* _Records for the exercise_
################

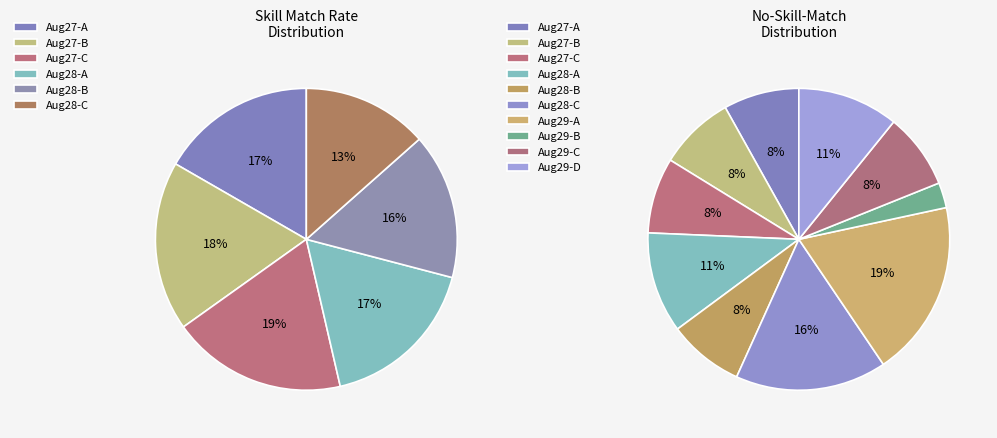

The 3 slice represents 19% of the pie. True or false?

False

################

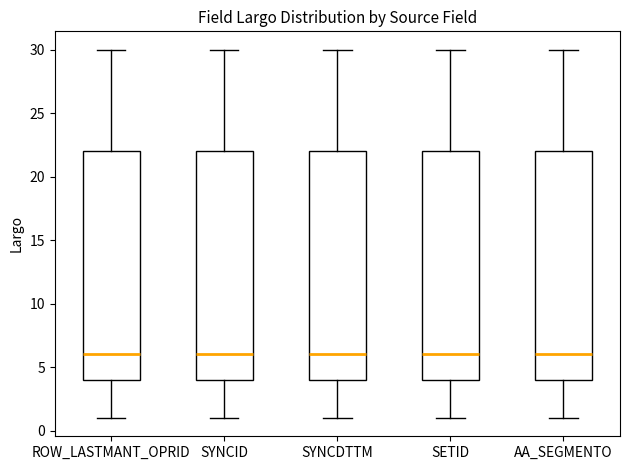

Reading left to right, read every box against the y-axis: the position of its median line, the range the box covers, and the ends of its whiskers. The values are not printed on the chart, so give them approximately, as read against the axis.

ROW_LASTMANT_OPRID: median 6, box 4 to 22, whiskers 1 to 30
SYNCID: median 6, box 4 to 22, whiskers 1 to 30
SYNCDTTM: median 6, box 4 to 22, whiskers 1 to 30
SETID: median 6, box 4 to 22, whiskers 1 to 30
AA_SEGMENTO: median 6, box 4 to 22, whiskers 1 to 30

################

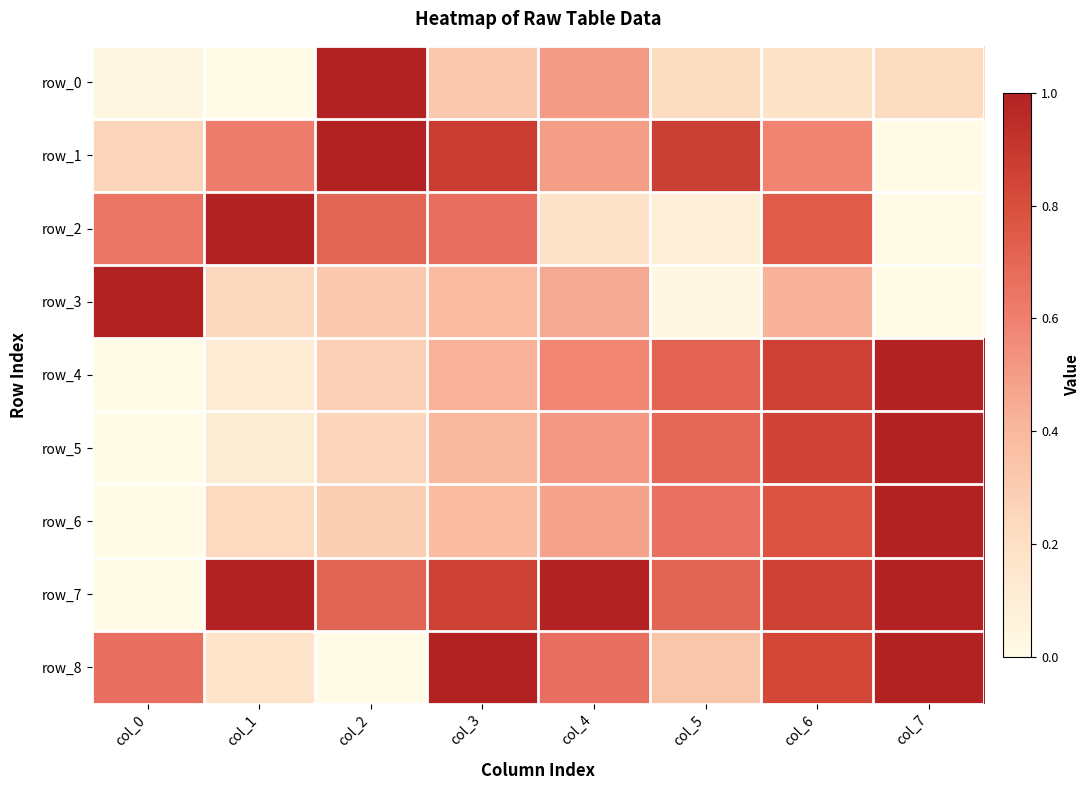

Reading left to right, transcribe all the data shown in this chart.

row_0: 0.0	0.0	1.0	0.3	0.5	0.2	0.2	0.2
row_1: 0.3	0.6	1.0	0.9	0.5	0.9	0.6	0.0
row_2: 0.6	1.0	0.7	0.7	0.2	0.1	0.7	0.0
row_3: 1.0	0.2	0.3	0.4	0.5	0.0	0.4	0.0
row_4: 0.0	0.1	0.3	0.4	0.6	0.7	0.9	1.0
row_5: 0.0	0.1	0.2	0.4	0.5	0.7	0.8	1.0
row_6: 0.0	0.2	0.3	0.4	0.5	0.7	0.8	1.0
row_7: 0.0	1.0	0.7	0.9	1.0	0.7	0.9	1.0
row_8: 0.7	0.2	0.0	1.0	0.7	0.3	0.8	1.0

################

* _Exercise directions_
Could you quote the lines of the records above, starting with the line that contains "ROW_LASTMANT_OPRID: median 6, box" and continuing up to and including the line that contains "AA_SEGMENTO: median 6, box"?

* _Solution for this problem_
ROW_LASTMANT_OPRID: median 6, box 4 to 22, whiskers 1 to 30
SYNCID: median 6, box 4 to 22, whiskers 1 to 30
SYNCDTTM: median 6, box 4 to 22, whiskers 1 to 30
SETID: median 6, box 4 to 22, whiskers 1 to 30
AA_SEGMENTO: median 6, box 4 to 22, whiskers 1 to 30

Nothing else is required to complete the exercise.